Épigrammes vénitiennes de 1790

Publié le 31 mars 2015 par Oliaiklod @Olia_i_Klod

Goethe arrive à Venise pour la seconde fois le 31 mars 1790.

En 1790, Goethe part une nouvelle fois pour l’Italie, mais, cette fois-ci, l’exaltation qui avait accompagné la descente vers Rome, lors du premier voyage de 1786, a disparu. « Je pars cette fois à contrecœur de la maison » écrit-il. Il doit se rendre à Venise pour y attendre la duchesse douairière Anna Amalia, qui accomplit pour son propre compte un périple en Italie. Goethe est alors dans la force de l’âge, il va avoir 41 ans.

« Je dois avouer en confidence, écrit-il au duc, que ce voyage porte un coup mortel à mon amour pour l’Italie« . En ce printemps particulièrement pluvieux, la ville des canaux et des palais n’est plus qu’un cloaque d’eau sale, « un nid de pierre et d’eau » (lettre à Herder du 15 avril) : Venise tout entière semble plongée dans l’ordure (in bragora, im Kot, n° 24). Les habitants drapés dans leur rouge manteau, le tabarro, se métamorphosent en grenouilles (« Je suis maintenant parmi les amphibies »), et Goethe, qui avoue au duc être devenu « un peu plus délicat », ne supporte plus ce qu’il décrit dans une lettre à Herder comme « la vie de bauge de cette nation » (das Sauleben dieser Nation) (lettre à Herder du 3 avril). Én outre, dans cette grande ville moderne et maritime, Goethe éprouve avec une intensité nouvelle le sentiment jusqu’ici inconnu de la solitude : la solitude de l’homme désoeuvré et impatient au milieu de la foule affairée et bruyante, et non plus cette solitude bienfaisante et consolante que Werther allait chercher au sein de la nature dans la campagne autour de Wetzlar. La solitude de Werther procure encore une manière de communion avec les autres êtres, voire avec une « multitude innombrable de vermisseaux et d’insectes » et le Tout de la nature, tandis que la solitude de celui qui se sent exilé dans la grande ville, parmi les autres, lui interdit toute communication … « Si seulement j’avais eu un ami ou une amie auprès de moi ces dernières six semaines » écrit-il à Charlotte von Kalb, l’amie de Schiller, le 30 avril 1790.

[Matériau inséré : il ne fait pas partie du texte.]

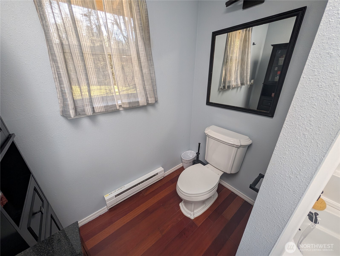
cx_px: 170
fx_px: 118
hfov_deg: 110.5
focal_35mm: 12
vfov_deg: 94.6
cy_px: 128
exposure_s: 1/258
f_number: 1.7
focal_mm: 2.02
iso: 115
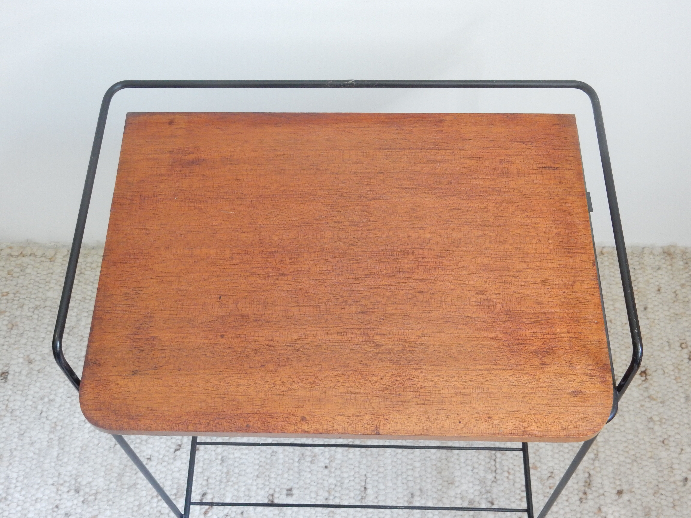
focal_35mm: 43
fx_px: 858
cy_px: 259
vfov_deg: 33.6
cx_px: 346
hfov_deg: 43.9
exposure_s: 1/13
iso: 400
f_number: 4.2
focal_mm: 7.6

Il va écrire, sur ce voyage, un recueil souvent négligé, à cause de son ton caustique et de sa tonalité érotique : les Épigrammes vénitiennes de 1790 ; un recueil dépourvu de toute dimension lyrique, et qu’entoure une réputation d’obscénité. Goethe y fait entendre un ton nouveau et surprenant, amer, maussade, violent, mordant, voire sacrilège.

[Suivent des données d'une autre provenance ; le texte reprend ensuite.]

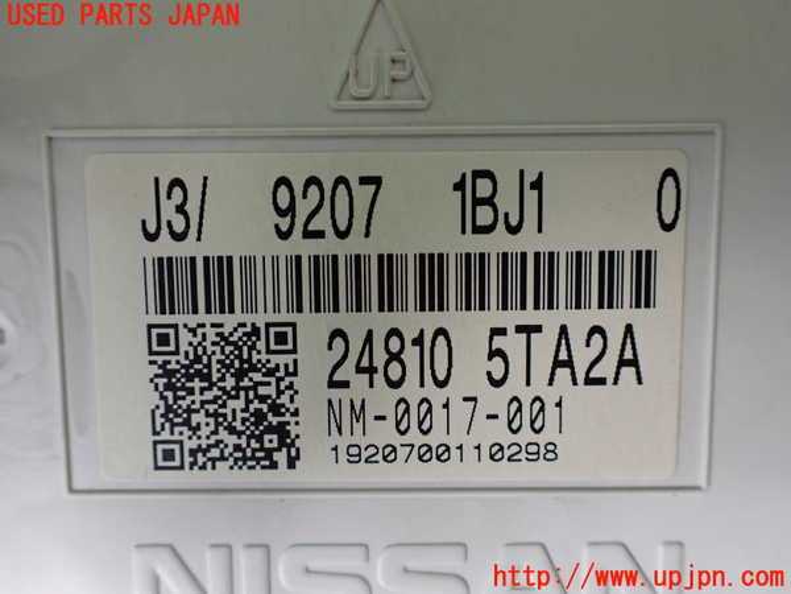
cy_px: 297
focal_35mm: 30
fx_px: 686
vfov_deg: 46.8
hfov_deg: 60.0
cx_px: 396
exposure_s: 1/80
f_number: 2.3
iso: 800
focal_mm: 5.4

Elle devient de plus en plus agile, Bettina ;
Et cela ne cesse de me préoccuper.
Fléchissant toujours plus adroitement ses membres,
Elle va finir par plonger sa petite langue
Dans l’eau de sa fontaine.
Elle ne jouera plus alors qu’avec elle,
Sans plus se soucier des hommes.

La duchesse Anna Amalia finira par arriver à Venise le 6 mai et Goethe prendra avec elle le chemin du retour le 22 mai, pour regagner Weimar en juin.